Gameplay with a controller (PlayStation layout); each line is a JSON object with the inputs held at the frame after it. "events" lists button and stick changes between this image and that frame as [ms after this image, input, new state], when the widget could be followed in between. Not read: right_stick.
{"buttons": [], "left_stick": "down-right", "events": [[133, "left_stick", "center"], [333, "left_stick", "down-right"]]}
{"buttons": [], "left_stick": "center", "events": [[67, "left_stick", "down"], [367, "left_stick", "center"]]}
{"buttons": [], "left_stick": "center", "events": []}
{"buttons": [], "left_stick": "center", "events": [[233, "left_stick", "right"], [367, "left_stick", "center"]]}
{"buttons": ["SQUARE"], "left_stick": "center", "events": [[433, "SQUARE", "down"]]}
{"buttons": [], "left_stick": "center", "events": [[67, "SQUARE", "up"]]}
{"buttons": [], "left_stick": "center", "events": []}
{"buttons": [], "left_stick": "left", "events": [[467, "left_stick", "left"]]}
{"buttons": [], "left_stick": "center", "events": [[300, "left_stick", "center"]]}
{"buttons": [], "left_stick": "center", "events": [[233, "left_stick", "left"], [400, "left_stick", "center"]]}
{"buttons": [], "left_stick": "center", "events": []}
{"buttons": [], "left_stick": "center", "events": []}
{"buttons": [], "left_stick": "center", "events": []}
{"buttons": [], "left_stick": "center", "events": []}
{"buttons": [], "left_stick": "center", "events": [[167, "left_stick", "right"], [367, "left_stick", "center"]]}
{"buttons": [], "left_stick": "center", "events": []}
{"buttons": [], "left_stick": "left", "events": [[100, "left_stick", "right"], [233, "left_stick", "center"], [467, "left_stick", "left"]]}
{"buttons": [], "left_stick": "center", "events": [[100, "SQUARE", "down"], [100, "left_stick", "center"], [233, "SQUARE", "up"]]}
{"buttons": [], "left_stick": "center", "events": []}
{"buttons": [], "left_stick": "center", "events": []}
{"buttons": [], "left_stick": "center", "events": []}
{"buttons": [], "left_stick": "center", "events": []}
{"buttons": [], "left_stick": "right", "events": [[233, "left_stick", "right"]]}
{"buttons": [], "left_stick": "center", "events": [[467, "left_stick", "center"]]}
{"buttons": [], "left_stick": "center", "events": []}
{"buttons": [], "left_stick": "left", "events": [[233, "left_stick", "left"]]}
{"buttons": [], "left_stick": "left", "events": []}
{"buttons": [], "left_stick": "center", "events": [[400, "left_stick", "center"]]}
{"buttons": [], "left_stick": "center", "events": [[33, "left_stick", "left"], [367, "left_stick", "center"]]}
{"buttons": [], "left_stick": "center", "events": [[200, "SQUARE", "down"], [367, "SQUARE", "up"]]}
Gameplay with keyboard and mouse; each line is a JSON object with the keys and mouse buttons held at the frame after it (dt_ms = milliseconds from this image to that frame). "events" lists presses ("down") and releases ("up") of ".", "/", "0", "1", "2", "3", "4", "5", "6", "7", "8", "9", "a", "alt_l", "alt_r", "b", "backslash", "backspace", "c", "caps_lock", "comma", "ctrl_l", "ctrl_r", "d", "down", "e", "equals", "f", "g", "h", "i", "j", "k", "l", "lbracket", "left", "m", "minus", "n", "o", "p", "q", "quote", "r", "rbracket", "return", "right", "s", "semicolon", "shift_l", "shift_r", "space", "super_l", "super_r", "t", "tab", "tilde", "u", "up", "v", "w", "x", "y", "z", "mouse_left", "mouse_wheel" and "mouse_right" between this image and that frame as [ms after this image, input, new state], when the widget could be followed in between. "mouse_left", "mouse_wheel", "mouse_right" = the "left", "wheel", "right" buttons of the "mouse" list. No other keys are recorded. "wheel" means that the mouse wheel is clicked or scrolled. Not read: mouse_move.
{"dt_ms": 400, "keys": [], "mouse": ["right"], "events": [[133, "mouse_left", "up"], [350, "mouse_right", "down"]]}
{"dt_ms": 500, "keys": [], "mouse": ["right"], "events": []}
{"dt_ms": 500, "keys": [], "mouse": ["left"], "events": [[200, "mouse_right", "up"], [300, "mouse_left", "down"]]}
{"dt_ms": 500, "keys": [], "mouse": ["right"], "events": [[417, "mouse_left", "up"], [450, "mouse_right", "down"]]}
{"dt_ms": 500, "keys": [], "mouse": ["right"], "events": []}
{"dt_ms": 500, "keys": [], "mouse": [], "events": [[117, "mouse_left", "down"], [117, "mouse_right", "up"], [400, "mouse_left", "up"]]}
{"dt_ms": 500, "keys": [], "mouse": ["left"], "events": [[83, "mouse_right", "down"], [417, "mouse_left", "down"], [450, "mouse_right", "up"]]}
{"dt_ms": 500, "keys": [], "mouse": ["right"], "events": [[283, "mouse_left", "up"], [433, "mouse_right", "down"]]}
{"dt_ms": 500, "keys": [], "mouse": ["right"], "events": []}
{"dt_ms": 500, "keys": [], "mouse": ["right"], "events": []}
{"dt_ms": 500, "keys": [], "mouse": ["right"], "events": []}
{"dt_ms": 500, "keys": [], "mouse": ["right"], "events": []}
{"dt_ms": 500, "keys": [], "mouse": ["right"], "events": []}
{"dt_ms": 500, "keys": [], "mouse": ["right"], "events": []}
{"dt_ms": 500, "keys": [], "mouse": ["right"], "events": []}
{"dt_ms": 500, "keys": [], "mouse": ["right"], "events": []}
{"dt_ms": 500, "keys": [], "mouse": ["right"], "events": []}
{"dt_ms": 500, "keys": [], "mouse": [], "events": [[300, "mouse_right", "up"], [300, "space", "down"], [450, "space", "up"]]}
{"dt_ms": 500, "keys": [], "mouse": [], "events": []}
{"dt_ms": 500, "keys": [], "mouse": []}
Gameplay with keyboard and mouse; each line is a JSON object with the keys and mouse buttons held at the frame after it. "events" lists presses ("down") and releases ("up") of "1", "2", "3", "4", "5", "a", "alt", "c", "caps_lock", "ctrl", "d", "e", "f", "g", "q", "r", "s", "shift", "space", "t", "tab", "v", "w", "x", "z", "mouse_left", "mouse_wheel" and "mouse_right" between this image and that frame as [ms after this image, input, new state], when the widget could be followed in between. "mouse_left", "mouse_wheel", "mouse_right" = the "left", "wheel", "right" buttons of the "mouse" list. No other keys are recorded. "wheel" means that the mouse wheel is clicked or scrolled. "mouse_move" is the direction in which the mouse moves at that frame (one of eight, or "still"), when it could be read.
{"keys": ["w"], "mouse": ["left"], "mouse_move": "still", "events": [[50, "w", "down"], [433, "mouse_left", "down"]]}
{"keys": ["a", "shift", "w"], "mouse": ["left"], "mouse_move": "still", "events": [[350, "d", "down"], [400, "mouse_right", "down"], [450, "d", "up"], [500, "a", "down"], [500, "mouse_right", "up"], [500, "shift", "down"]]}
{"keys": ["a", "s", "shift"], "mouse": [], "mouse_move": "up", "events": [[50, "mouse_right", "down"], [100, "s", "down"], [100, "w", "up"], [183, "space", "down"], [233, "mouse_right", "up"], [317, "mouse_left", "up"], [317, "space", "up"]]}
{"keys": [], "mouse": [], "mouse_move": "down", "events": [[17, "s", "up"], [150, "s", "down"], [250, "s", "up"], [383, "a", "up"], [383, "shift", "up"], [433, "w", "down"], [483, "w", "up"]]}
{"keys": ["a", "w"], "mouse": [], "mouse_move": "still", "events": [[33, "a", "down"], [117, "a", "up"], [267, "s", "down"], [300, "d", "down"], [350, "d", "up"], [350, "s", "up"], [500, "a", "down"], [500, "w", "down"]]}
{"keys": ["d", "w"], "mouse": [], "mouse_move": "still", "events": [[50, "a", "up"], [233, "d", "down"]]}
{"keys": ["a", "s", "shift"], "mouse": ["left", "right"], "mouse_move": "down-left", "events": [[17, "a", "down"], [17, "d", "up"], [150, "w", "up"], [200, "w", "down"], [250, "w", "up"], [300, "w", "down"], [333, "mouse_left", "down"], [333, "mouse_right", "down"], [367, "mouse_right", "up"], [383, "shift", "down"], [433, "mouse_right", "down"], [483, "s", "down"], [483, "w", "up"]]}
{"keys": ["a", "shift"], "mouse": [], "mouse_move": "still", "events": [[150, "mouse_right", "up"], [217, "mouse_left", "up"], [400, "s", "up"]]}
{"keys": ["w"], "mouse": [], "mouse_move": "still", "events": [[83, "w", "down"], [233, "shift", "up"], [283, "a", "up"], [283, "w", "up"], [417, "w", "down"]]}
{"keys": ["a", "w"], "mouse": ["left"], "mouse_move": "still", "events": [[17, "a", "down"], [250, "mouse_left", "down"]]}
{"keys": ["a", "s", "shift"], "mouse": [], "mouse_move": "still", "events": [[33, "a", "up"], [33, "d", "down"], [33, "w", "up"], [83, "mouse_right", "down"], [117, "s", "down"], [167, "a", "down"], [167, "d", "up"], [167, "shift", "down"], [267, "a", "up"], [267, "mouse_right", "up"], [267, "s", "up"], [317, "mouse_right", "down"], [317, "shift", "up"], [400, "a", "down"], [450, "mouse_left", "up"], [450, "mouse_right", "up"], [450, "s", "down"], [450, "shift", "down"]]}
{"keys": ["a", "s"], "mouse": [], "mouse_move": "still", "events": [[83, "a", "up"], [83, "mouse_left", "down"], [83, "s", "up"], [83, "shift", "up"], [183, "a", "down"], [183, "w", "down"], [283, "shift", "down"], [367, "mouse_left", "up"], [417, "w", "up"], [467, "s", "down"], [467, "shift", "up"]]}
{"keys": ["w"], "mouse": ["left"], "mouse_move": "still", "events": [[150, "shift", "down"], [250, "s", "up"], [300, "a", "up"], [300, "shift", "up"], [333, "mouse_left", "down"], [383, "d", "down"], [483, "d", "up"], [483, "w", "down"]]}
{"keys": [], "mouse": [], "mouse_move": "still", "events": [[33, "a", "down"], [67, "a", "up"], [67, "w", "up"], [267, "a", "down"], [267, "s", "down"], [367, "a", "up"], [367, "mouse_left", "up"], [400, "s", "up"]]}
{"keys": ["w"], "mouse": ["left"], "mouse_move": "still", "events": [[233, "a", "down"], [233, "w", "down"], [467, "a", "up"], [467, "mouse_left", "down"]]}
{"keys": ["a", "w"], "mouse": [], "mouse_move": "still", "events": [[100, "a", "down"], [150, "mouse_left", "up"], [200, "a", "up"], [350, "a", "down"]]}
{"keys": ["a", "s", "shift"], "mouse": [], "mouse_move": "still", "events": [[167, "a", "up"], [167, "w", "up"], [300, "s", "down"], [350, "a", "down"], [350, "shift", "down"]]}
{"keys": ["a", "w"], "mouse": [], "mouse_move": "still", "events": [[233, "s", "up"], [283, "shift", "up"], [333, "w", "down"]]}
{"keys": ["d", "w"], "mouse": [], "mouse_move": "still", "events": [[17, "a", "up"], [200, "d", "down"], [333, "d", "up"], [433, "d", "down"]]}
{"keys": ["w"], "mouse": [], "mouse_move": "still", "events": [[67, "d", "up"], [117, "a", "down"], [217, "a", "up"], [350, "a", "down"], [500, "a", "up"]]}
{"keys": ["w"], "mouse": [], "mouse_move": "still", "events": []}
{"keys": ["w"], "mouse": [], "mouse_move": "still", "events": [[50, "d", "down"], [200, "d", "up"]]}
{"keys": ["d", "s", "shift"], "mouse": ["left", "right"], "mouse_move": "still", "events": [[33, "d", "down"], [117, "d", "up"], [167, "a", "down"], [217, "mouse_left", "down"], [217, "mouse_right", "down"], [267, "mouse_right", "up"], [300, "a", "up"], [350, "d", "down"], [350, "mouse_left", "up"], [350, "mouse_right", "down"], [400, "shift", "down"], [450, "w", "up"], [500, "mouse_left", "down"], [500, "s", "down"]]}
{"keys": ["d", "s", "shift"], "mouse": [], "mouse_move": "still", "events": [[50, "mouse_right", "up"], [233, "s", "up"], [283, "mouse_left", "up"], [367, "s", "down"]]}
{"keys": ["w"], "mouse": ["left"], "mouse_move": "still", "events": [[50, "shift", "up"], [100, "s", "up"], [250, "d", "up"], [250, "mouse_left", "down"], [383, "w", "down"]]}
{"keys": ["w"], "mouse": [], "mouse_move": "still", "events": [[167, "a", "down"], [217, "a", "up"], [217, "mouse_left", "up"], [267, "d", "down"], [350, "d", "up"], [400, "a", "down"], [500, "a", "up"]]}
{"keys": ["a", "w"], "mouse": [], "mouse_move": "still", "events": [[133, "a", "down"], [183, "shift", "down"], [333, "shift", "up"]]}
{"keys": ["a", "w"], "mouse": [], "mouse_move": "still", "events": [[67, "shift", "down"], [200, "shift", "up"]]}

———

## Your objective
Each line in the listing above that includes the word "SQUARE" needs to be copied out.

## Result of this exercise
{"buttons": ["SQUARE"], "left_stick": "center", "events": [[433, "SQUARE", "down"]]}
{"buttons": [], "left_stick": "center", "events": [[67, "SQUARE", "up"]]}
{"buttons": [], "left_stick": "center", "events": [[100, "SQUARE", "down"], [100, "left_stick", "center"], [233, "SQUARE", "up"]]}
{"buttons": [], "left_stick": "center", "events": [[200, "SQUARE", "down"], [367, "SQUARE", "up"]]}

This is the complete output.